Problem set:
[A] In the gist comment thread, how large was the xml file that the newest version was run on?
[B] Write the next part of the gist comment thread, picking up after its final sentence.

Text:
This is great! I just ran the newest version (posted by @bumpaneer) on a 600MB xml file and it worked wonderfully. I was about to start writing something to do the same thing but I wasn't looking forward to it :) Thank you.
Do you mind if I link to this gist from a Stack Exchange question?
i really want to thank youf or this @tetrillard
i will be posting a new gist inspired by your work here for blackberry 10 users.
this gist will allow us QNX fanboys to migrate all of our texts backed up by SMS Backup, so we have a nice tidy database we will be able to convert back, hopefully, in the very near future.
i cannot believe i got this to work lol. or at least i've gotten images and things to appear in the previews properly.
big downside is that it's slow to restore because i don't know how to sort the mms/sms messages on the "date" tag. but i hope the few of us BB10ers left (i hate to toot our horn, but our small population has attributes similar to those using 'true QNX').

[Text data extracted from pages]
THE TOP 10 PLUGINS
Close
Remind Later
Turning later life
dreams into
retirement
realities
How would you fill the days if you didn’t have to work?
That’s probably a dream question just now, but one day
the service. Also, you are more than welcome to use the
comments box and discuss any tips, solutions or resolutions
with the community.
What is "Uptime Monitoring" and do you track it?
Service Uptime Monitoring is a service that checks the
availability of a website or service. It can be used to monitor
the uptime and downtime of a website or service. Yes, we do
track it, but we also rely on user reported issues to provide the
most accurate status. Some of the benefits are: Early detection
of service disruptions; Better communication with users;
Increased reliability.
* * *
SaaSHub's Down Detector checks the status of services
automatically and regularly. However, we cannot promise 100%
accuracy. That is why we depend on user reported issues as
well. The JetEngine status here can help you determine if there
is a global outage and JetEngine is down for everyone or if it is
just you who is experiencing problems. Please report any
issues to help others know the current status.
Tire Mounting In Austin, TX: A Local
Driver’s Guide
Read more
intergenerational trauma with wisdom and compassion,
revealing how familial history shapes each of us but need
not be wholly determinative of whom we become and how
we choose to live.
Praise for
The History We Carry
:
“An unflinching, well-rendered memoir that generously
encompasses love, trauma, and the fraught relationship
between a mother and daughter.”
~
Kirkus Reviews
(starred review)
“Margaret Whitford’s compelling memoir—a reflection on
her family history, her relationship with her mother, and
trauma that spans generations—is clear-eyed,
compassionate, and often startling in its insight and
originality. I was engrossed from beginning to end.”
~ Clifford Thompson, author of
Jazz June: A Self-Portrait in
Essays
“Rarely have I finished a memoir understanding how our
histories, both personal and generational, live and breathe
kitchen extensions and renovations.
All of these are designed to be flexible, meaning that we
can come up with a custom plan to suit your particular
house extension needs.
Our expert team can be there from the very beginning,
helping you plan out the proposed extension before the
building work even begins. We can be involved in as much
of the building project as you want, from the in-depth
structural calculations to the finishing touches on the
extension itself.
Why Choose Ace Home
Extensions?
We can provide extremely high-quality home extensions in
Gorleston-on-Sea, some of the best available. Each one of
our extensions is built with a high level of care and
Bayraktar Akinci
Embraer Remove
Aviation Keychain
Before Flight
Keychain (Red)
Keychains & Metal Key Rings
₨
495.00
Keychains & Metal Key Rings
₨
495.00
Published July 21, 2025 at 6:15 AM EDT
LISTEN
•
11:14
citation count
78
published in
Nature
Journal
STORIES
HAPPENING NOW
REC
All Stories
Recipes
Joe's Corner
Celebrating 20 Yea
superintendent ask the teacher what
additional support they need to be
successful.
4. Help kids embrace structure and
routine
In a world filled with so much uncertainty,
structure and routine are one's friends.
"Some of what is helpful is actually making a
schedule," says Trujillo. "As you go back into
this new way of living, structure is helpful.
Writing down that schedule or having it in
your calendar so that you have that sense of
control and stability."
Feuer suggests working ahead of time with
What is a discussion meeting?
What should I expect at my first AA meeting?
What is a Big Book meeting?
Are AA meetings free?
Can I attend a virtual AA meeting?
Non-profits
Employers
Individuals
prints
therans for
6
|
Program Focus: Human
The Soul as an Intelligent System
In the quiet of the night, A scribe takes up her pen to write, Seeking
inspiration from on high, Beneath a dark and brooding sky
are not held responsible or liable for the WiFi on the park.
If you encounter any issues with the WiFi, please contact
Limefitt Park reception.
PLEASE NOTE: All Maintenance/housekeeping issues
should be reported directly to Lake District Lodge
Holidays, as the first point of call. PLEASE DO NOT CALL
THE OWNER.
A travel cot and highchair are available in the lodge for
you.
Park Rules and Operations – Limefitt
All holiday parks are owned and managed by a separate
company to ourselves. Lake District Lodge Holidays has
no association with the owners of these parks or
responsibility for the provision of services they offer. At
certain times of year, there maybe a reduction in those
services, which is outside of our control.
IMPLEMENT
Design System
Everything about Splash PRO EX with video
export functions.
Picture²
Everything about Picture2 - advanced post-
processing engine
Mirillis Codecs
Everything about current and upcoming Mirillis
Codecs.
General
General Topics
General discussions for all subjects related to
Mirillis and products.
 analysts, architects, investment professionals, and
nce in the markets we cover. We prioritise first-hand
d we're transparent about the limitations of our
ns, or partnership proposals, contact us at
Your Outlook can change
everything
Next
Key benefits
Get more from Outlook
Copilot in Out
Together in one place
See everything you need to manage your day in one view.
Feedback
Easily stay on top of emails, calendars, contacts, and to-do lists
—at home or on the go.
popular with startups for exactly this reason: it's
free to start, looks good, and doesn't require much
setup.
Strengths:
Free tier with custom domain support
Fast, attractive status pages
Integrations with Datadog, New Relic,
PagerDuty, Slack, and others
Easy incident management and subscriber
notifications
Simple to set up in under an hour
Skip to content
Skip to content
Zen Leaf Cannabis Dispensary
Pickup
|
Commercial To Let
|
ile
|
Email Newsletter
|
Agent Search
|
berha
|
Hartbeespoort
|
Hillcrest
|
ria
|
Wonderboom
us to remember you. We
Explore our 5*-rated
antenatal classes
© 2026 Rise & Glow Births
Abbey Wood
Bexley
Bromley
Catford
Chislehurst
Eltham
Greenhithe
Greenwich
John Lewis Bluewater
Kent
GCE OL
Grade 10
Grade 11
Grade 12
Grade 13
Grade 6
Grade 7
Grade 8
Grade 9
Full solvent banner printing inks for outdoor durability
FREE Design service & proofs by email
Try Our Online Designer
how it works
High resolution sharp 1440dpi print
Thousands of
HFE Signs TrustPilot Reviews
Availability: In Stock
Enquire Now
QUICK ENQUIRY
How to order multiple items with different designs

Expected responses:
[A] 600MB

[B]
this whole experience made especially hate python 3, which your code was wise enough to avoid (evident by the lack of bracketed prints) since it's a nightmare. it's been a while since i've done anything in it, and i plan to keep it that way.
had i not run into your code, i very likely would have used perl.
the original SMS backup was for blackberry 10 and tagged everything as 'sms'.
it would use local file storage to reference the messsages in MMS, as the way you've done here (same sort of directory structure too).
now the "new" sms backup by RITESH (i think he bought it from the dutch guy) moves the data into the tags, wbich is probably better.
all in all i just tested a backup i made by going into SMS Backup and viewing an image in the conversation, and it's there.
it's not 100% perfect because it seems there's html-in-html for the mms header (part seq="-1") but, it does work
https://gist.github.com/i3roly/e5ec063e561af48c30c4c045746b92fc
still a WIP, but i think i've got the sorting figured out thanks to this guy named Zesk on stackoverflow:
https://stackoverflow.com/a/46128043
the only issues/questions that remain are:
- whether the header of the mms (tag part seq="-1") is really doing dynamic resizing, and if this actually honoured by the OS when displaying the messages. i just used what appeared to be prevalent on most headers, though some do show different sizes. hoping the OS handles this as it deems fit.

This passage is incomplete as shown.